_Work item_
Your task is to transcribe the data exactly while omitting each picture.

Stored items from a collection
^^^^^^^^^^^^^^^^

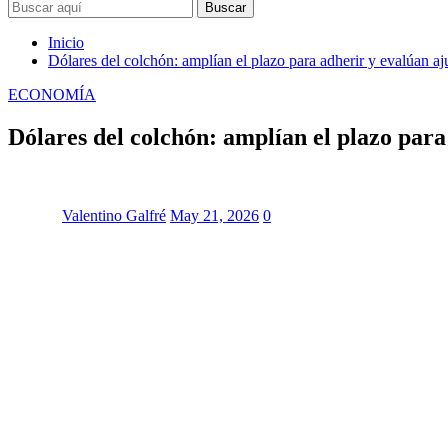
Buscar
Inicio
Dólares del colchón: amplían el plazo para adherir y evalúan aju
ECONOMÍA
Dólares del colchón: amplían el plazo para 
Valentino Galfré
May 21, 2026
0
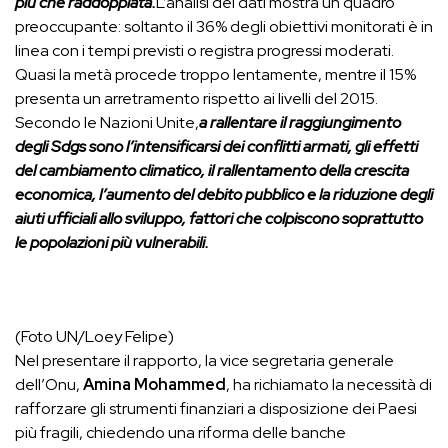
più che raddoppiata.
L’analisi dei dati mostra un quadro
preoccupante: soltanto il 36% degli obiettivi monitorati è in
linea con i tempi previsti o registra progressi moderati.
Quasi la metà procede troppo lentamente, mentre il 15%
presenta un arretramento rispetto ai livelli del 2015.
Secondo le Nazioni Unite,
a rallentare il raggiungimento
degli Sdgs sono l’intensificarsi dei conflitti armati, gli effetti
del cambiamento climatico, il rallentamento della crescita
economica, l’aumento del debito pubblico e la riduzione degli
aiuti ufficiali allo sviluppo, fattori che colpiscono soprattutto
le popolazioni più vulnerabili.
(Foto UN/Loey Felipe)
Nel presentare il rapporto, la vice segretaria generale
dell’Onu,
Amina Mohammed
, ha richiamato la necessità di
rafforzare gli strumenti finanziari a disposizione dei Paesi
più fragili, chiedendo una riforma delle banche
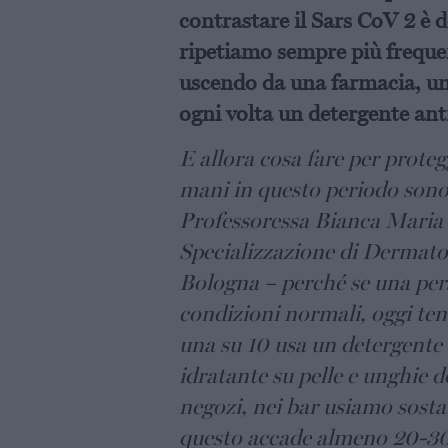
contrastare il Sars CoV 2 è 
ripetiamo sempre più freque
uscendo da una farmacia, un
ogni volta un detergente ant
E allora cosa fare per proteg
mani in questo periodo sono 
Professoressa Bianca Maria P
Specializzazione di Dermatol
Bologna – perché se una perso
condizioni normali, oggi te
una su 10 usa un detergente
idratante su pelle e unghie 
negozi, nei bar usiamo sosta
questo accade almeno 20-30 v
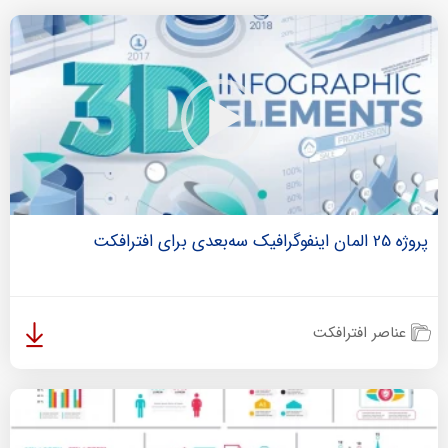
پروژه 25 المان اینفوگرافیک سه‌بعدی برای افترافکت
عناصر افترافکت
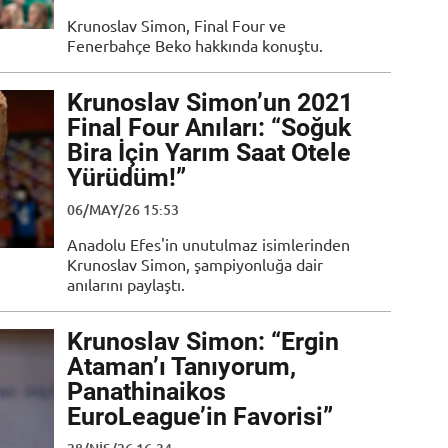
Krunoslav Simon, Final Four ve
Fenerbahçe Beko hakkında konuştu.
Krunoslav Simon’un 2021
Final Four Anıları: “Soğuk
Bira İçin Yarım Saat Otele
Yürüdüm!”
06/MAY/26 15:53
Anadolu Efes'in unutulmaz isimlerinden
Krunoslav Simon, şampiyonluğa dair
anılarını paylaştı.
Krunoslav Simon: “Ergin
Ataman’ı Tanıyorum,
Panathinaikos
EuroLeague’in Favorisi”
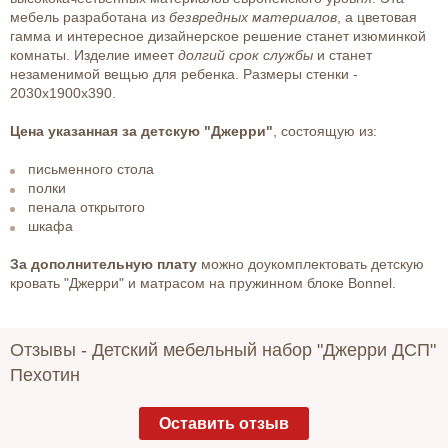
мебель разработана из
безвредных материалов
, а цветовая
гамма и интересное дизайнерское решение станет изюминкой
комнаты. Изделие имеет
долгий срок службы
и станет
незаменимой вещью для ребенка. Размеры стенки -
2030х1900х390.
Цена указанная за детскую "Джерри"
, состоящую из:
письменного стола
полки
пенала открытого
шкафа
За дополнительную плату
можно доукомплектовать детскую
кровать "Джерри" и матрасом на пружинном блоке Bonnel.
Отзывы -
Детский мебельный набор "Джерри ДСП"
Пехотин
Оставить отзыв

^^^^^^^^^^^^^^^^

_Exercise solution_
Buscar
Inicio
Dólares del colchón: amplían el plazo para adherir y evalúan aju
ECONOMÍA
Dólares del colchón: amplían el plazo para 
Valentino Galfré
May 21, 2026
0
più che raddoppiata.
L’analisi dei dati mostra un quadro
preoccupante: soltanto il 36% degli obiettivi monitorati è in
linea con i tempi previsti o registra progressi moderati.
Quasi la metà procede troppo lentamente, mentre il 15%
presenta un arretramento rispetto ai livelli del 2015.
Secondo le Nazioni Unite,
a rallentare il raggiungimento
degli Sdgs sono l’intensificarsi dei conflitti armati, gli effetti
del cambiamento climatico, il rallentamento della crescita
economica, l’aumento del debito pubblico e la riduzione degli
aiuti ufficiali allo sviluppo, fattori che colpiscono soprattutto
le popolazioni più vulnerabili.
(Foto UN/Loey Felipe)
Nel presentare il rapporto, la vice segretaria generale
dell’Onu,
Amina Mohammed
, ha richiamato la necessità di
rafforzare gli strumenti finanziari a disposizione dei Paesi
più fragili, chiedendo una riforma delle banche
contrastare il Sars CoV 2 è 
ripetiamo sempre più freque
uscendo da una farmacia, un
ogni volta un detergente ant
E allora cosa fare per proteg
mani in questo periodo sono 
Professoressa Bianca Maria P
Specializzazione di Dermatol
Bologna – perché se una perso
condizioni normali, oggi te
una su 10 usa un detergente
idratante su pelle e unghie 
negozi, nei bar usiamo sosta
questo accade almeno 20-30 v
پروژه 25 المان اینفوگرافیک سه‌بعدی برای افترافکت
عناصر افترافکت
Krunoslav Simon, Final Four ve
Fenerbahçe Beko hakkında konuştu.
Krunoslav Simon’un 2021
Final Four Anıları: “Soğuk
Bira İçin Yarım Saat Otele
Yürüdüm!”
06/MAY/26 15:53
Anadolu Efes'in unutulmaz isimlerinden
Krunoslav Simon, şampiyonluğa dair
anılarını paylaştı.
Krunoslav Simon: “Ergin
Ataman’ı Tanıyorum,
Panathinaikos
EuroLeague’in Favorisi”
мебель разработана из
безвредных материалов
, а цветовая
гамма и интересное дизайнерское решение станет изюминкой
комнаты. Изделие имеет
долгий срок службы
и станет
незаменимой вещью для ребенка. Размеры стенки -
2030х1900х390.
Цена указанная за детскую "Джерри"
, состоящую из:
письменного стола
полки
пенала открытого
шкафа
За дополнительную плату
можно доукомплектовать детскую
кровать "Джерри" и матрасом на пружинном блоке Bonnel.
Отзывы -
Детский мебельный набор "Джерри ДСП"
Пехотин
Оставить отзыв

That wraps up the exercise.